Ventura Published 6:00 a.m. PT June 3, 2017
If you live in Oxnard and are approached over the next few months to sign a petition to recall four City Council members, give it some serious thought before grabbing a pen.
Corrupt government officials should be recalled, but we believe the only thing the Oxnard council members are guilty of is making some tough, unpopular decisions. You can vote them out of office when their terms expire in the coming years, but we believe that kicking them out mid-term over sewage rate hikes would be an extreme overreaction fraught with unforeseen political consequences.
In the city of Bell, four council members were recalled in 2011 after the public learned they were paying themselves nearly $100,000 a year for a part-time job and giving their city manager $800,000 annually. They were committing crimes, and their recall was justified.
Closer to home, however, three Rio School District board members were recalled in a 2006 squabble involving fired superintendents, a powerful teachers union and a meddling county supervisor. A second recall attempt in the district fizzled in 2012. It was pure politics, and north Oxnard children paid the price with years of district divisiveness and dysfunction.
Before that 2006 election, we editorialized that it was “an enormous distraction, not to mention a waste of time, energy and scarce taxpayer dollars.” We can now say the same thing about the current recall effort.
Mayor Tim Flynn and council members Carmen Ramirez, Bert Perello and Oscar Madrigal are the targets of the recall. Their crime? Raising sewage rates to keep an aging sewage treatment plant operating and pay off bond debt obligations.
The plant serves more than 230,000 people — nearly 40,000 households and businesses — in Oxnard, Port Hueneme, Naval Base Ventura County and nearby areas. In 2014, consultants determined it had a significant risk of failure, with nearly 30 percent of the system in poor condition. Most everyone agrees rates need to be raised, but not on how much.
The leading opponent of the council’s large rate hikes, Aaron Starr, put an initiative on the ballot last November, Measure M, to repeal the increases. It overwhelmingly passed with 72 percent of the vote. The city is challenging the measure in court, but in the meantime, the four council members last month approved new rate hikes that make the court battle largely moot. Councilman Bryan MacDonald was the lone dissenter initially, sparing him the wrath of Starr.
We opposed Measure M and believe the city has made a solid case for the rate increases. But even if we didn’t, we would not support a recall.
The fact that Starr is leading the recall gives us pause.
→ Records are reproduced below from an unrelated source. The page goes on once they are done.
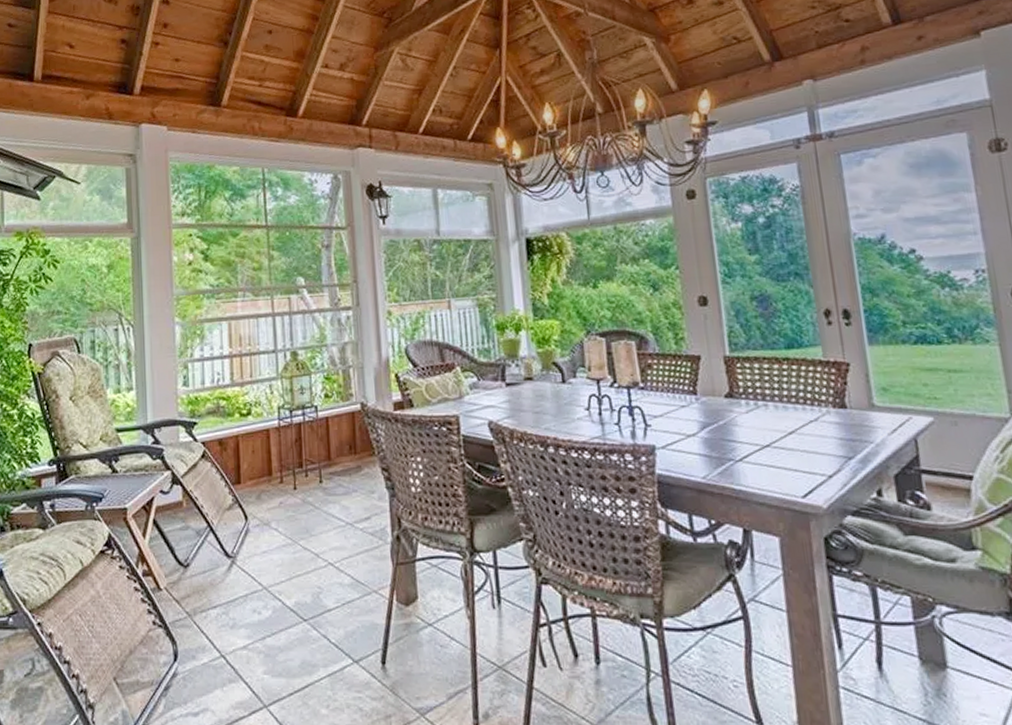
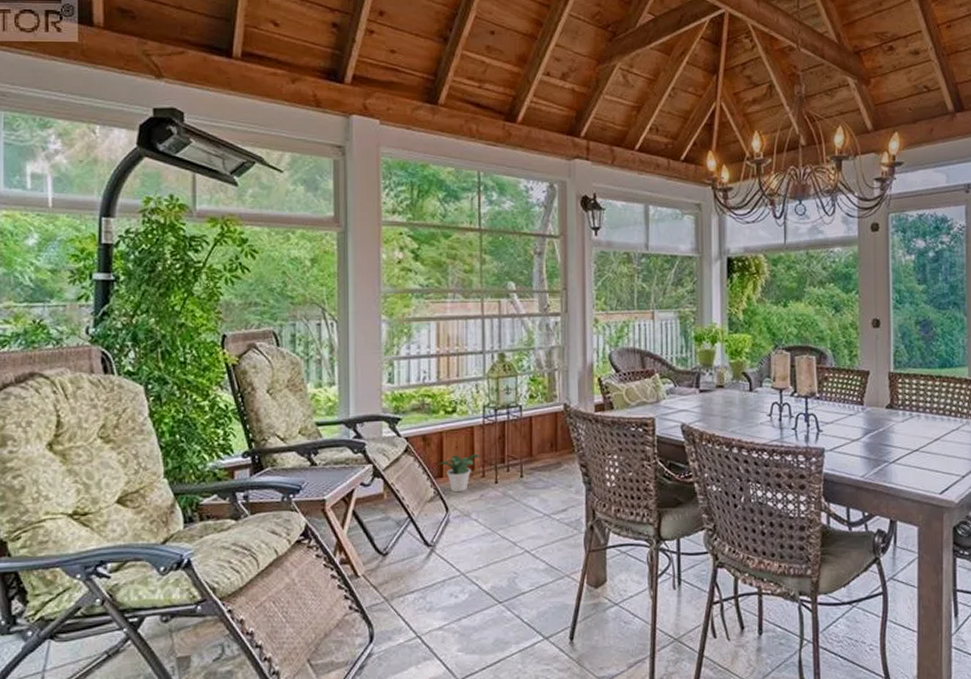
potted plant: none [236,458,278,500] -> present [438,453,481,493]

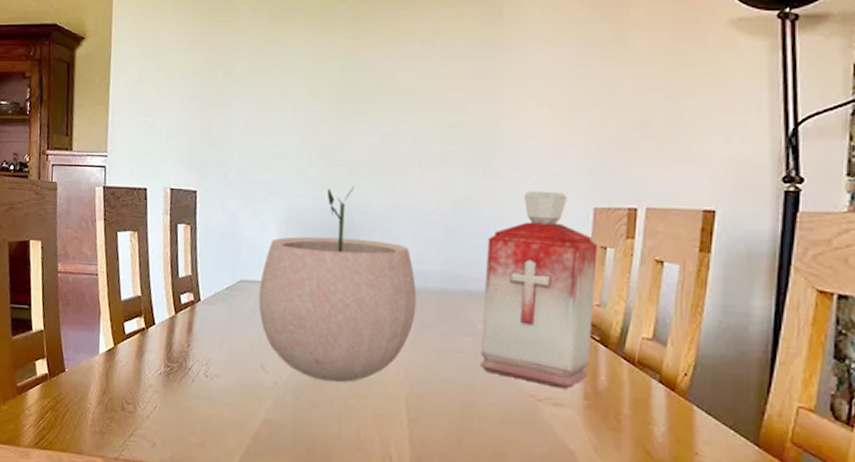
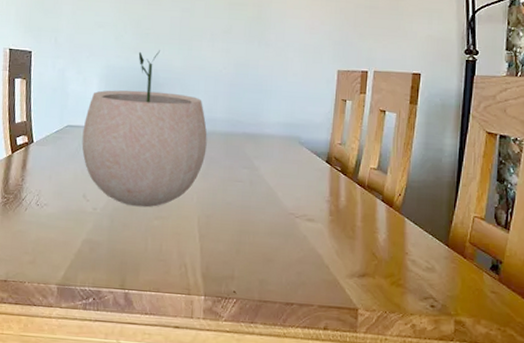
bottle: present [480,190,598,389] -> none [254,56,340,208]

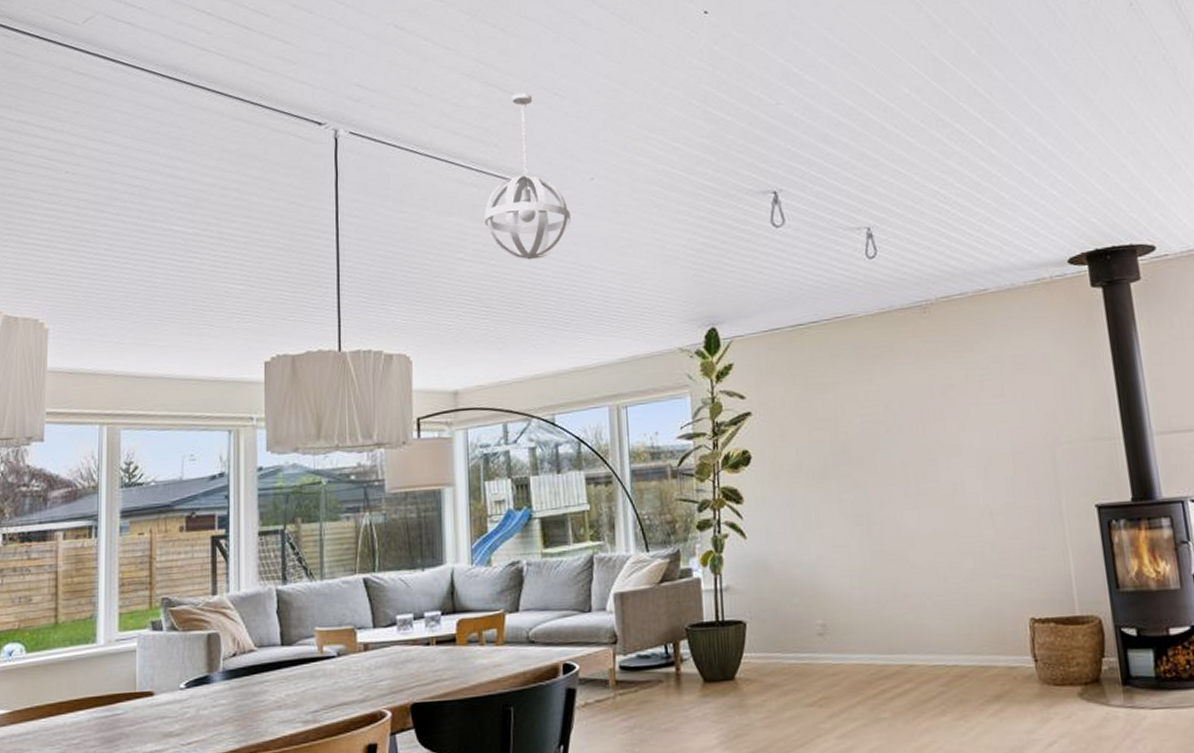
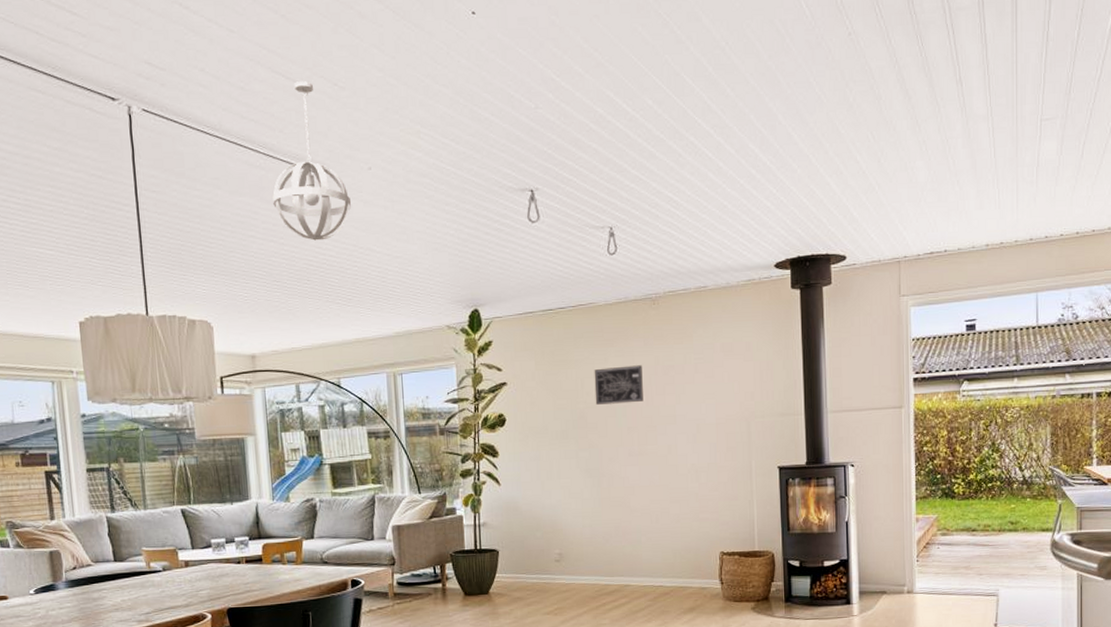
wall art: none [856,385,919,435] -> present [594,365,643,405]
He unsuccessfully ran for a council seat in 2014 and again in 2016. Last year he finished only 600 votes behind Madrigal. Starr says he’s “leaning toward” running again if the recall happens.
“I’m not sure what other mechanism there is,” Starr says of the recall. “If we go the initiative route, in all likelihood, they’d ignore that. Sometimes the only thing to do is change the people on the council.”
That is true, but a recall — which would cost Oxnard taxpayers an estimated $220,000 — is not the only way to achieve it. The council terms for Flynn, Ramirez and Perello all expire in November 2018, and the earliest a recall election probably would be held is spring 2018. Is the cost and divisiveness of a recall worth six months? Madrigal’s term isn’t up until November 2020, but opponents could gain control of the council by just winning the other three seats next year. They could put their energy into that.
Yes, the council majority is not following the intent of Measure M, but we believe its sole motivation is in doing what’s best for the city. What else could it be? Council members live in the city and have to pay the rate hikes like everyone else. Do we think they enjoy that?
It’s unfortunate that under California law, local or state officials can be recalled for any reason. In fact, all it takes to begin a recall drive is 10 signatures. But now the real work begins — Starr and other recall proponents have about five months to gather the 12,000 or so signatures of Oxnard registered voters needed to get the recall on the ballot.
We elect our local leaders to consider complicated issues and make tough decisions. If we disagree with them, we can vote for someone else when their terms expire. We believe that is the fair and proper course for Oxnard now and urge you to not sign the recall petitions.